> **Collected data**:

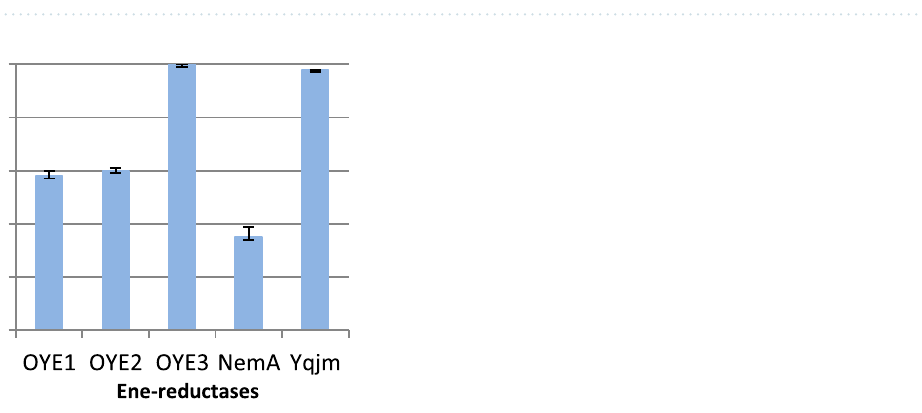
Figure 2. Results of massoia lactone ( 1 ) conversion by selected ene-reductases after 72 h (reaction conditions: 10 µL of 500 mM massoia lactone, 10 µL of 10 mM NADP + solution, 20 µL of 1 M glucose solution, and 10 µL of GDH (5 mg/mL), ene-reductase: 100 µL (OYE1—50 µL, OYE2, OYE2.6, OYE3 and NemA—40 µL), 50 mM phosphate buffer pH 7–1 mL).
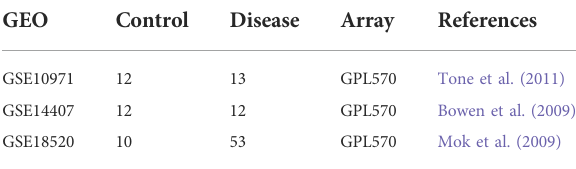
TABLE 1 Gene expression data sets used in this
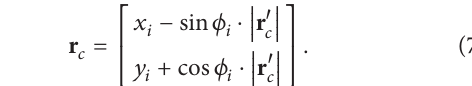
Figure 6: The finite element analysis model of the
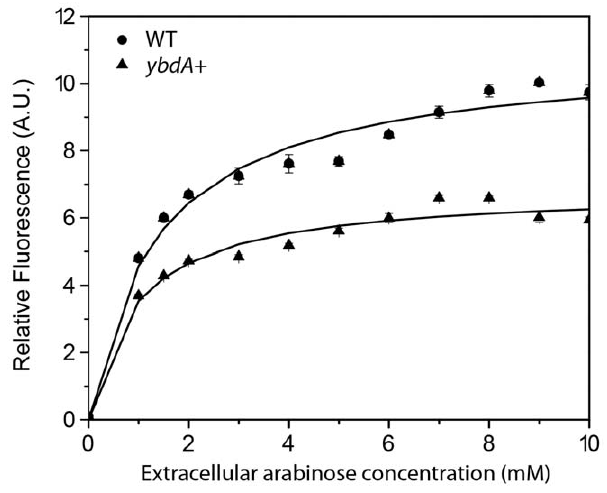
Figure 2. Dose-response curve for ybdA overexpression. P araB - venus in WT and ybdA overexpressing strains were measured for fluorescence and the results are reported as Fluorescence/OD 600 . Strains were induced with arabinose concentrations varying from 0 mM to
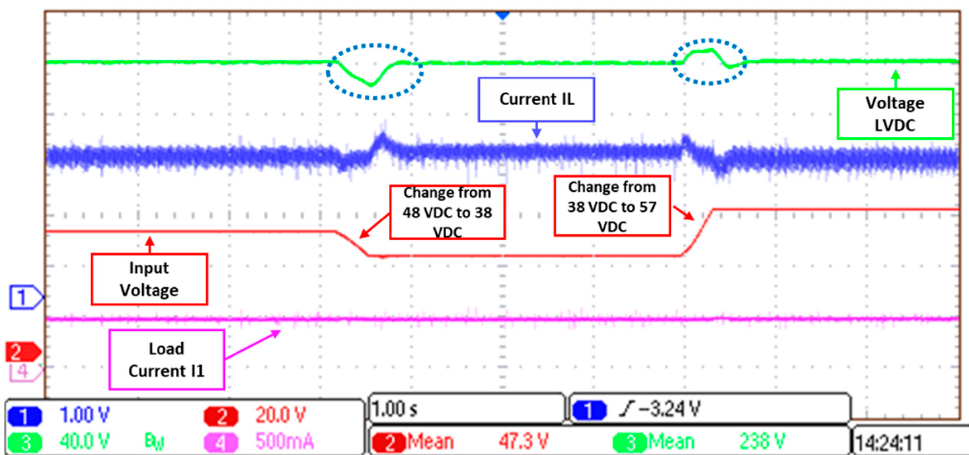
Figure 18. Experimental waveforms during validation of line regulation in boost mode.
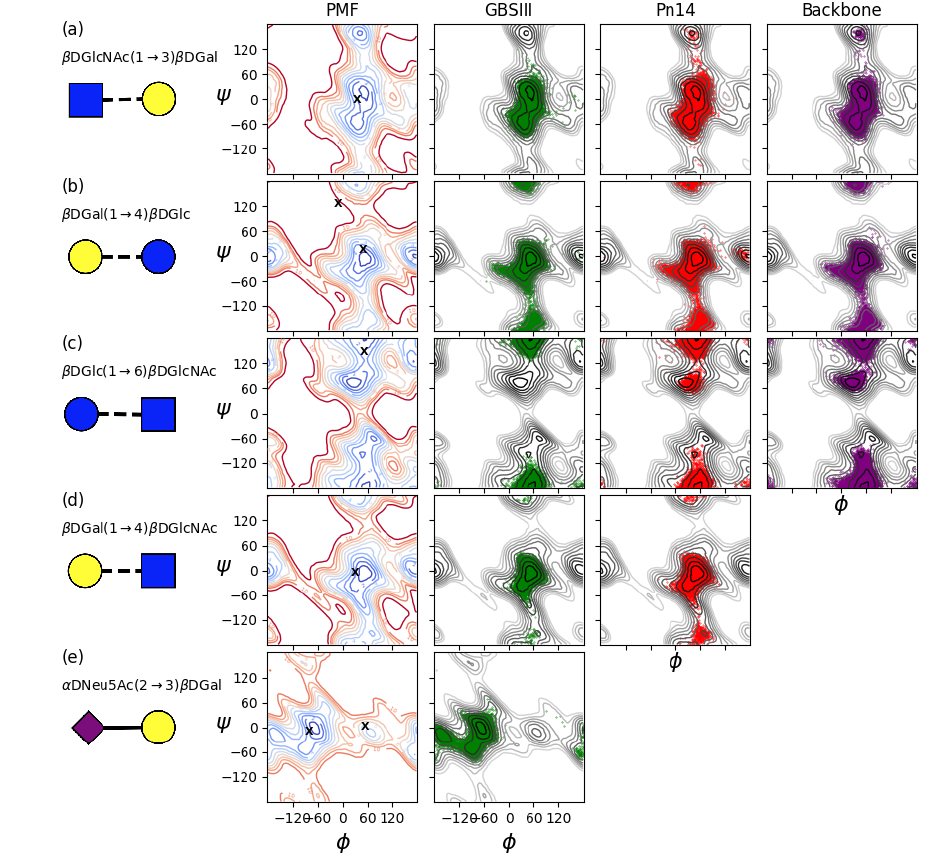
Figure A1. The left column shows contoured disaccharide φ , ψ PMF surfaces for ( a ) β D GlcNAc(1 → 3) β D Gal, ( b ) β D Gal(1 → 4) β D Glc, ( c ) β D Glc(1 → 6) β D GlcNAc, ( d ) β D Gal(1 → 4) β D GlcNAc and ( e ) α D Neu5Ac(2 → 3) β D Gal. The PMF for the charged α D Neu5Ac(2 → 3) β D Gal disaccharide is in solution, all others are gas-phase. Contours are drawn at intervals of 1 kcal · mol − 1 to a maximum of 12 kcal · mol − 1 and ‘X’ markers indicate dihedral angle values from the six-sugar GBSIII epitope in complex with Fab crystal structure [13]. Scatter plots of the corresponding two central linkages in the 6RU oligosaccharide strands for the last 900 ns of simulation time are superimposed on the PMFs for 6RU of GBSIII (column 2, green), Pn14 (column 3, red) and the unbranched backbone (right column,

> **Problem**: Leave the pictures out, then output exactly the lines from the "Figure 18. Experimental" line through the end of the records above, and no others.

> **Result for this task**:
Figure 18. Experimental waveforms during validation of line regulation in boost mode.
Figure A1. The left column shows contoured disaccharide φ , ψ PMF surfaces for ( a ) β D GlcNAc(1 → 3) β D Gal, ( b ) β D Gal(1 → 4) β D Glc, ( c ) β D Glc(1 → 6) β D GlcNAc, ( d ) β D Gal(1 → 4) β D GlcNAc and ( e ) α D Neu5Ac(2 → 3) β D Gal. The PMF for the charged α D Neu5Ac(2 → 3) β D Gal disaccharide is in solution, all others are gas-phase. Contours are drawn at intervals of 1 kcal · mol − 1 to a maximum of 12 kcal · mol − 1 and ‘X’ markers indicate dihedral angle values from the six-sugar GBSIII epitope in complex with Fab crystal structure [13]. Scatter plots of the corresponding two central linkages in the 6RU oligosaccharide strands for the last 900 ns of simulation time are superimposed on the PMFs for 6RU of GBSIII (column 2, green), Pn14 (column 3, red) and the unbranched backbone (right column,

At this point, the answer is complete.